Saturday,
October 16th, 2004, 8:00pm
Trinity
United Church
33 Main St. E.
Huntsville,
ON
Admission:
TBA
Presented
by the Huntsville Association for the Performing Arts
Ellen
Meyer, piano
Stephen
Fox, clarinet/bass clarinet
Joyce
Lai, violin
Programme
to be chosen from:
Suite
Darius Milhaud
Ouverture
Divertissement
Jeu
Introduction et final
Trio
Op.
97
Hans Gál
Moderato assai
Andantino capriccioso
Tema con varazioni
Hommage
à Henri Rousseau
Daniel Foley
Joyeux farceurs
Le rêve
Un soir de carnaval
Clémence
Trio
Aram Khachaturian
Andante
con dolore
Allegro
- Allegretto - Allegro
Moderato
- Presto
Tango!
Patrick Cardy
Dream
Tracks
Peter Sculthorpe
Overture
on Hebrew Themes
Sergei Prokofiev
arr. Avrahm Galper
Serenade
for Three
Peter Schickele
Dances
Songs
Variations
Uniting music from widely differing
traditions and parts of the world, this programme serves up a richly coloured
kaleidoscopic blend of melodies, harmonies, rhythms and textures.
~~
Music libraries would be considerably
smaller if Darius Milhaud (1892-1974) had followed
his father into the almond importing business. Born into an old Provençal
Jewish family, he remained rooted in France but also travelled, worked
and picked up musical ideas in other countries, particularly in the New
World. His spontaneous fluency of composition led to a vast output
that defies classification into any one style. In the early 1920s
Milhaud was lumped with five other young French composers (Francis Poulenc,
Arthur Honegger, Germaine Tailleferre, Georges Auric and Louis Durey) into
“Les Six”, with Eric Satie and Jean Cocteau as their aesthetic models;
this grouping was largely a journalistic fabrication, though, and they
shared little musically other than a dislike of the pervasive influence
of “impressionism” and a desire to experiment with new ideas.
The Suite exhibits
a light, melodious style that one might consider the most familiar face
of Milhaud: the samba rhythm of the first movement (acquired during
his stay in Brazil in 1917-20); a poignant song in the second; French country
fiddling in the third; and a tip of the hat to jazz (along with perhaps
Milhaud’s most stereotypical “lick” in the piano part) in the fourth.

Activity: Copy the concert notes from "The Suite exhibits" to "in the fourth.", substituting "tango" for "samba".

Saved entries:
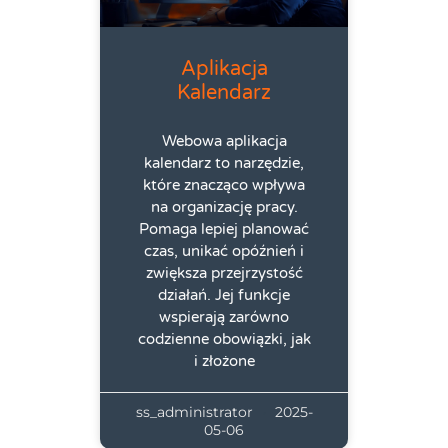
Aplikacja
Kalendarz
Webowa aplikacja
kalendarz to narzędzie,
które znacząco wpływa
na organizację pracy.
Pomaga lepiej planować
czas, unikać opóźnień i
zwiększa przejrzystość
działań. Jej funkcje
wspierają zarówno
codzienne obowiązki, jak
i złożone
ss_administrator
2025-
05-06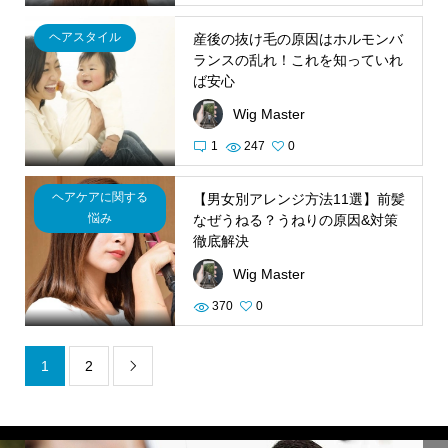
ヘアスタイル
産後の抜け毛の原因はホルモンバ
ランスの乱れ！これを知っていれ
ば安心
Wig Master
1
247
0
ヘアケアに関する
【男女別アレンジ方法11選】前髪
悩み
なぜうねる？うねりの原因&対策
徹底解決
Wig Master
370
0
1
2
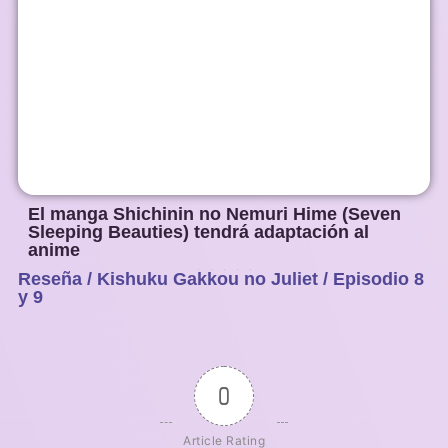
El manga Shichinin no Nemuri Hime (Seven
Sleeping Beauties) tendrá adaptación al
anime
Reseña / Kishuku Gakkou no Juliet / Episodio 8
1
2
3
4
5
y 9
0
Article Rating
--
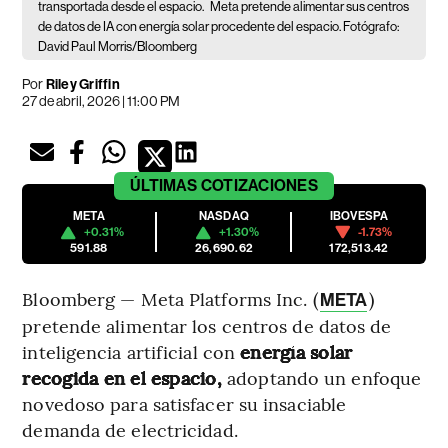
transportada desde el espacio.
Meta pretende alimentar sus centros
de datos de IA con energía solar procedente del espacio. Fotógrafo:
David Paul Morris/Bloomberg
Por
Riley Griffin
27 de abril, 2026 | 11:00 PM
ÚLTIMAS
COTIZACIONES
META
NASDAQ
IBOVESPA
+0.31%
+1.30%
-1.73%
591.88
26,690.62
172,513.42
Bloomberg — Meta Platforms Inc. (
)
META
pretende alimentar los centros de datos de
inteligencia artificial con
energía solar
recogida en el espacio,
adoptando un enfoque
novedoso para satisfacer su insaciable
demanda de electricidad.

Finished task:
The Suite exhibits
a light, melodious style that one might consider the most familiar face
of Milhaud: the tango rhythm of the first movement (acquired during
his stay in Brazil in 1917-20); a poignant song in the second; French country
fiddling in the third; and a tip of the hat to jazz (along with perhaps
Milhaud’s most stereotypical “lick” in the piano part) in the fourth.